An asymmetric magnetoresistance (MR) in Py/Pt bilayer has been recently reported to originate from the electron-magnon scattering due to terahertz (THz) magnon generated in a spin-flip process [1]. As the current density increases, the asymmetric MR increases linearly up to a threshold, and above the threshold it increases more rapidly. The existence of the threshold current density in the asymmetric MR implies that different mechanisms govern the asymmetric MR below and above threshold current density.

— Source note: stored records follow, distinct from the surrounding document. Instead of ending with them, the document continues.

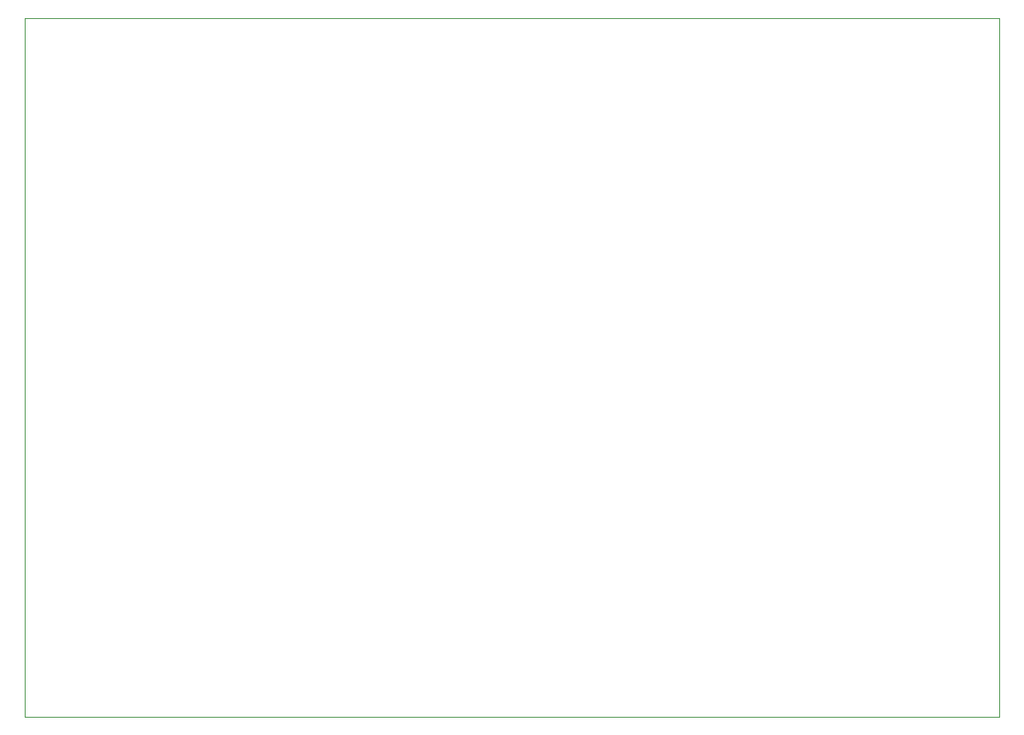
<source format=gbr>
%TF.GenerationSoftware,KiCad,Pcbnew,(6.0.6)*%
%TF.CreationDate,2022-08-23T23:43:20+09:00*%
%TF.ProjectId,ebaz_sdr,6562617a-5f73-4647-922e-6b696361645f,rev?*%
%TF.SameCoordinates,Original*%
%TF.FileFunction,Profile,NP*%
%FSLAX46Y46*%
G04 Gerber Fmt 4.6, Leading zero omitted, Abs format (unit mm)*
G04 Created by KiCad (PCBNEW (6.0.6)) date 2022-08-23 23:43:20*
%MOMM*%
%LPD*%
G01*
G04 APERTURE LIST*
%TA.AperFunction,Profile*%
%ADD10C,0.100000*%
%TD*%
G04 APERTURE END LIST*
D10*
X99441000Y-69215000D02*
X199441000Y-69215000D01*
X99441000Y-140970000D02*
X199441000Y-140970000D01*
X199441000Y-69215000D02*
X199441000Y-140970000D01*
X99441000Y-69215000D02*
X99441000Y-140970000D01*
M02*

</source>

To reveal the origin of the threshold behavior of asymmetric MR, we investigate the current density dependence of asymmetric MR under various magnetic fields [2]. The results demonstrate that asymmetric MR below the threshold is not affected by the external magnetic field up to 8.9 T, which is consistent with the scenario of THz magnon generation: THz magnons have an energy of a few meV, which is much larger than the Zeeman energy induced by the magnetic field of 8.9 T (~1 meV computed from gμ_BB with g = 2). On the other hand, the rapid increase of the asymmetric MR above the threshold is strongly suppressed by magnetic field, suggesting that the magnetic excitations with a lower energy scale are involved in the asymmetric MR above threshold. Micromagnetic simulation reveals that the spin-torque-induced inhomogeneous magnetization excitation, lying in gigahertz (GHz) frequency scale, is responsible for the rapid increase of asymmetric MR above threshold current density. Our results therefore suggest that the asymmetric MR has two origins: the spin-torque-induced GHz inhomogeneous magnon excitation above the threshold and the spin-flip-induced THz magnon excitation independent of the threshold.
[1] K. -J. Kim et al., arXiv:1603.08746.
[2] T. Li et al., Appl. Phys. Express 10, 073001 (2017).